* What is required
An exact copy of the lines, starting at the top of the listing and ending with the line that has "поросли, совершенно не", is the required answer. Pictures are not part of it.
┌──
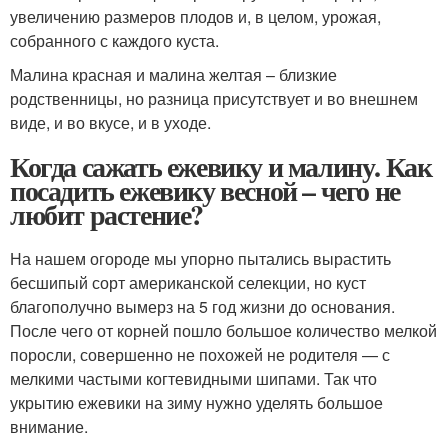
увеличению размеров плодов и, в целом, урожая,
собранного с каждого куста.
Малина красная и малина желтая – близкие
родственницы, но разница присутствует и во внешнем
виде, и во вкусе, и в уходе.
Когда сажать ежевику и малину. Как
посадить ежевику весной – чего не
любит растение?
​На нашем огороде мы упорно пытались вырастить
бесшипый сорт американской селекции, но куст
благополучно вымерз на 5 год жизни до основания.
После чего от корней пошло большое количество мелкой
поросли, совершенно не похожей не родителя — с
мелкими частыми когтевидными шипами. Так что
укрытию ежевики на зиму нужно уделять большое
внимание.​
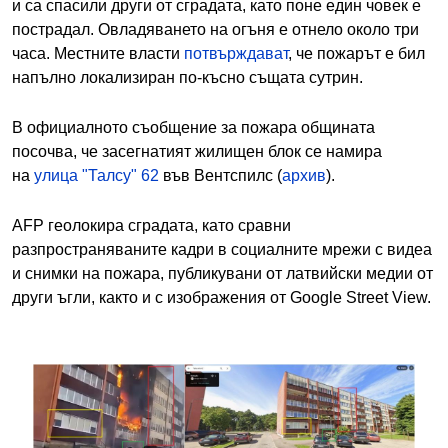
и са спасили други от сградата, като поне един човек е
пострадал. Овладяването на огъня е отнело около три
часа. Местните власти
потвърждават
, че пожарът е бил
напълно локализиран по-късно същата сутрин.
В официалното съобщение за пожара общината
посочва, че засегнатият жилищен блок се намира
на
улица "Талсу" 62
във Вентспилс (
архив
).
AFP геолокира сградата, като сравни
разпространяваните кадри в социалните мрежи с видеа
и снимки на пожара, публикувани от латвийски медии от
други ъгли, както и с изображения от Google Street View.
Image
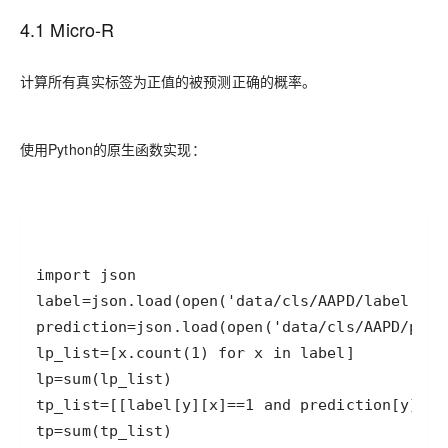
4.1 Micro-R
计算所有真实标签为正值的被预测正确的概率。
使用Python的原生函数实现：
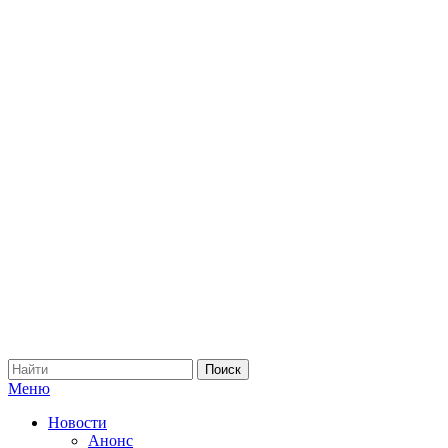
Меню
Новости
Анонс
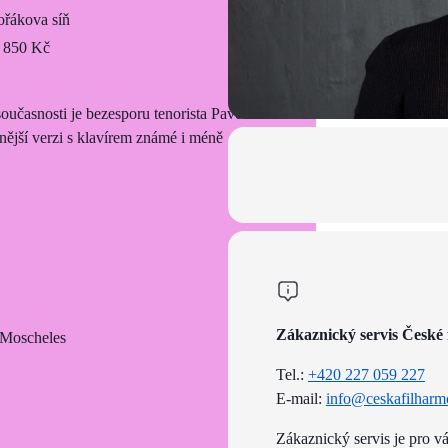
řákova síň
 850 Kč
oučasnosti je bezesporu tenorista Pavel
ější verzi s klavírem známé i méně
Zákaznický servis České 
z Moscheles
Tel.:
+420 227 059 227
E-mail:
info@ceskafilharm
Zákaznický servis je pro v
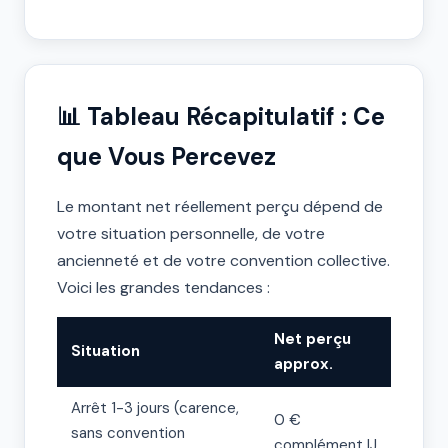
📊 Tableau Récapitulatif : Ce
que Vous Percevez
Le montant net réellement perçu dépend de
votre situation personnelle, de votre
ancienneté et de votre convention collective.
Voici les grandes tendances :
Net perçu
Situation
approx.
Arrêt 1-3 jours (carence,
0 €
sans convention
complément IJ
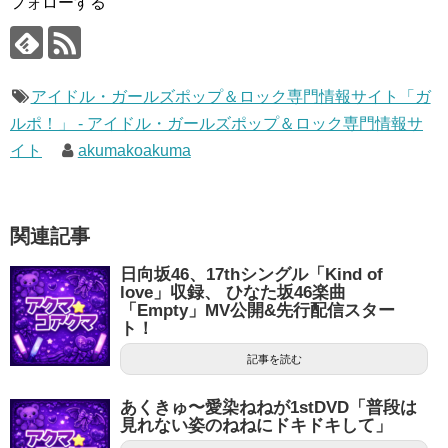
フォローする
アイドル・ガールズポップ＆ロック専門情報サイト「ガ
ルポ！」 - アイドル・ガールズポップ＆ロック専門情報サ
イト
akumakoakuma
関連記事
日向坂46、17thシングル「Kind of
love」収録、 ひなた坂46楽曲
「Empty」MV公開&先行配信スター
ト！
記事を読む
あくきゅ〜愛染ねねが1stDVD「普段は
見れない姿のねねにドキドキして」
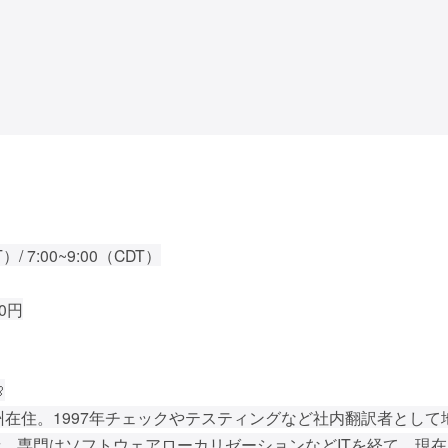
）/ 7:00~9:00（CDT）
80円

州在住。1997年チェックやテスティングなど社内翻訳者として
。専門はソフトウェアローカリゼーションなどITを経て、現在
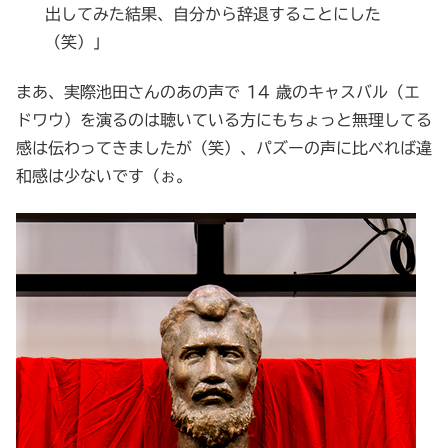
出してみた結果、自分から辞退することにした
（笑）」
まあ、実際池田さんのあの声で 14 歳のキャスバル（エ
ドワウ）を演るのは聴いている方にもちょっと無理してる
感は伝わってきましたが（笑）、パズーの声に比べれば違
和感は少ないです（ぉ。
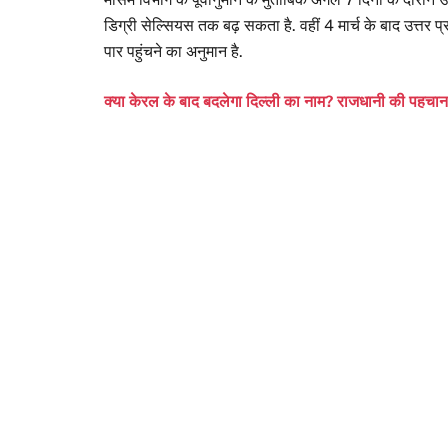
डिग्री सेल्सियस तक बढ़ सकता है. वहीं 4 मार्च के बाद उत्तर प
पार पहुंचने का अनुमान है.
क्या केरल के बाद बदलेगा दिल्ली का नाम? राजधानी की पहचा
└──
* Finished task
увеличению размеров плодов и, в целом, урожая,
собранного с каждого куста.
Малина красная и малина желтая – близкие
родственницы, но разница присутствует и во внешнем
виде, и во вкусе, и в уходе.
Когда сажать ежевику и малину. Как
посадить ежевику весной – чего не
любит растение?
​На нашем огороде мы упорно пытались вырастить
бесшипый сорт американской селекции, но куст
благополучно вымерз на 5 год жизни до основания.
После чего от корней пошло большое количество мелкой
поросли, совершенно не похожей не родителя — с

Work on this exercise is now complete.